_PASSAGE_:

***

Thursday 30 June 2011

When the draft is finished

I’ve just completed the second revision of Mr Stephenson’s Regret, my historical novel about the railway pioneers George and Robert Stephenson. What I need to do now is put it in a drawer (well, not reopen the file) for another six weeks, resisting the temptation to tinker with it in the meantime or to assume it’s finished without that final cleared-head re-read. But it’s as hard as fighting the temptation to check your new-born baby is still breathing in the quiet of the night. 

The sensible thing to do, of course, is to get straight on with something else; stop thinking about the other. But I am unfocused; my mind has no fixed abode. And I’m lazy – no, not quite so much lazy as torpid.

***

_DATASET SECTION_:
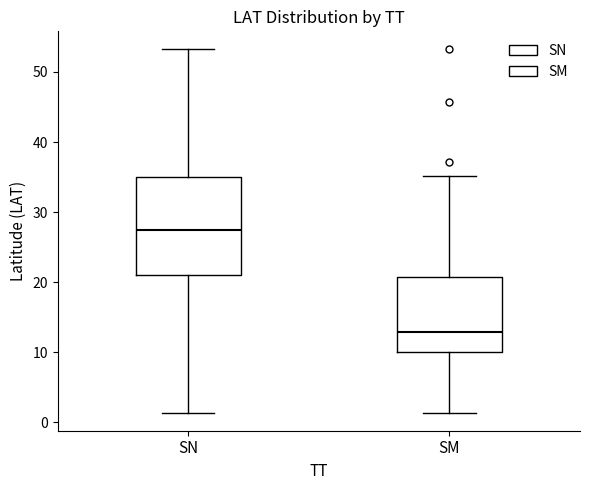

Which box's median line is the lowest?

SM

***

_JOB_:
From the blog post on finishing a novel draft above, pull out everything from "When the draft" down to "of the night.", word for word.

_SOLVED EXERCISE_:
When the draft is finished

I’ve just completed the second revision of Mr Stephenson’s Regret, my historical novel about the railway pioneers George and Robert Stephenson. What I need to do now is put it in a drawer (well, not reopen the file) for another six weeks, resisting the temptation to tinker with it in the meantime or to assume it’s finished without that final cleared-head re-read. But it’s as hard as fighting the temptation to check your new-born baby is still breathing in the quiet of the night.